Is your child a victim of bullying? Chances are high they are or they may even be bullying someone else. The National Center for Educational Statistics said in 2015 that one in four children were being bullied. And that number is most likely much higher because 64 percent of cases are never reported.
There are several types of bullies. Could your child be a victim of one?
- Cyber (the newest and most prominent type)
When I was in sixth grade, a new girl moved in. She was what you would consider “cool.” She was also what you would consider a social bully. She pitted all my friends against me and made fun of me for not having a an acid-washed jean jacket, name-brand jeans, and a slew of other things she felt weren’t good enough. She made it her mission for me not to have friends that entire year.

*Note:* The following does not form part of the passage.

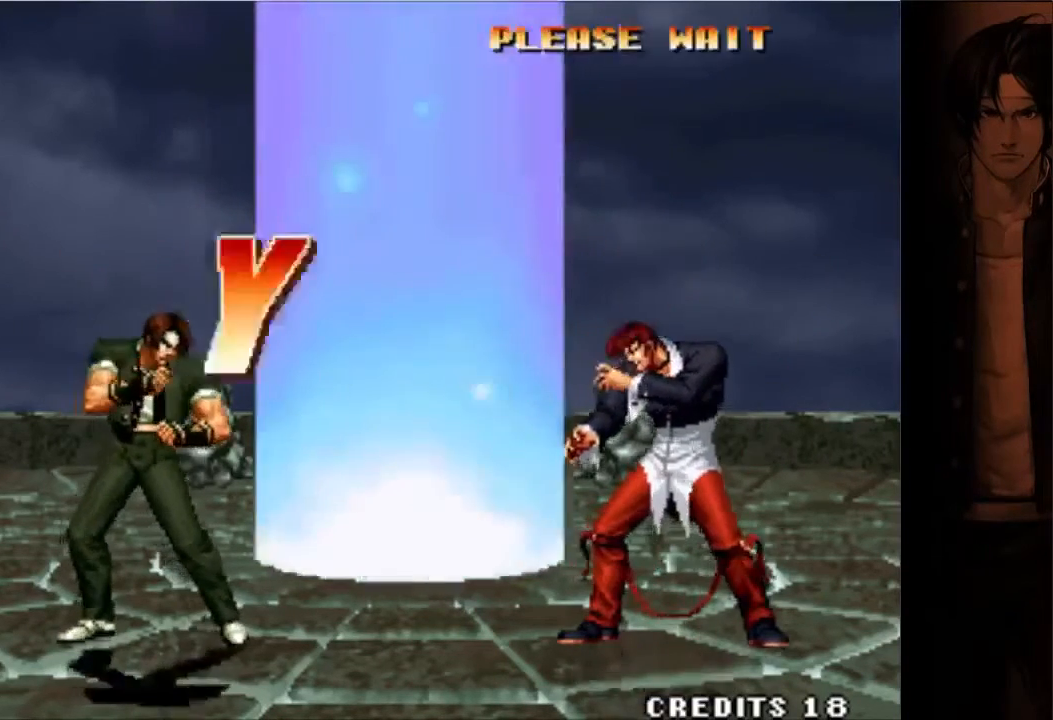
Gameplay with a controller (Xbox layout); each line is a JSON object with the inputs held at the frame after it. "events" lists button and stick changes between this image and that frame as [ms after this image, input, new state], when the widget could be followed in between. Not read: L1 L2 L3 R1 R2 R3 left_stick right_stick.
{"buttons": ["DPAD_DOWN"], "events": [[383, "DPAD_RIGHT", "down"], [484, "DPAD_DOWN", "down"], [484, "DPAD_RIGHT", "up"]]}
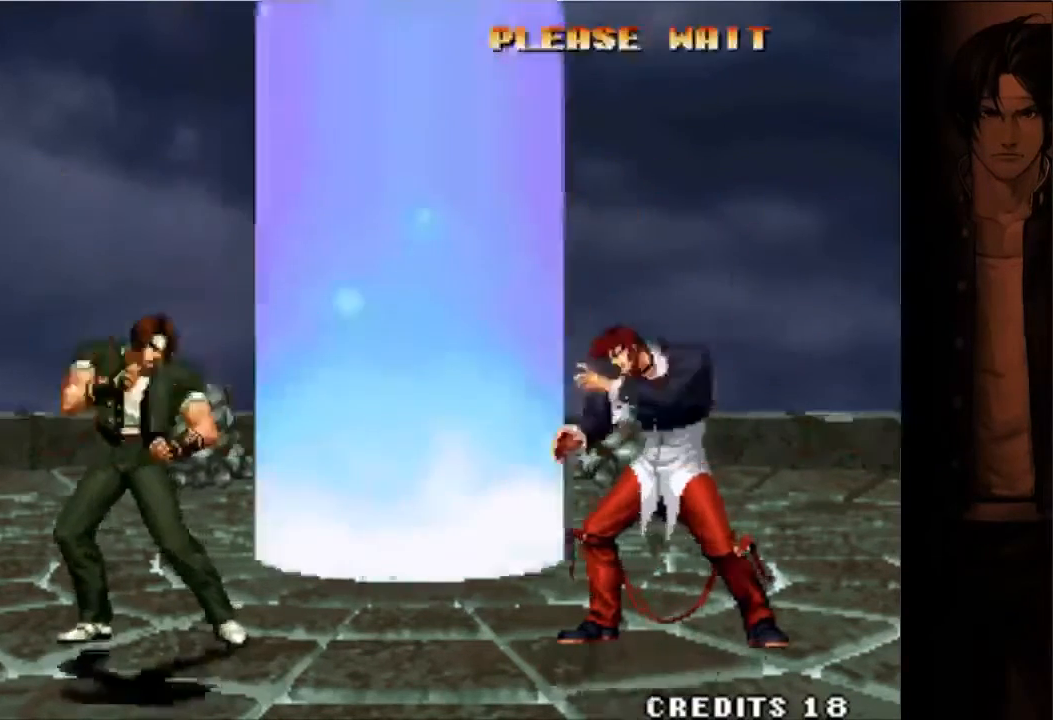
{"buttons": ["DPAD_DOWN", "DPAD_LEFT"], "events": [[17, "DPAD_DOWN", "up"], [17, "DPAD_LEFT", "down"], [384, "DPAD_LEFT", "up"], [451, "DPAD_DOWN", "down"], [451, "DPAD_LEFT", "down"]]}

Yep, this all happened in the ’80s, and nope, I’m still not over it.
And now, the bullying phenomenon has increased dramatically with the age of social media.
It’s all too easy to be a bully in 2016 because you can hide behind your computer and say whatever you want without any consequences (supposedly). Look at any comments posted on social media and you’ll see very quickly what I’m talking about.
Would you ever tell someone they’re ugly, fat, disgusting, stupid, etc. right to their face? Most of us wouldn’t, but many people have no problem telling someone horrible things online.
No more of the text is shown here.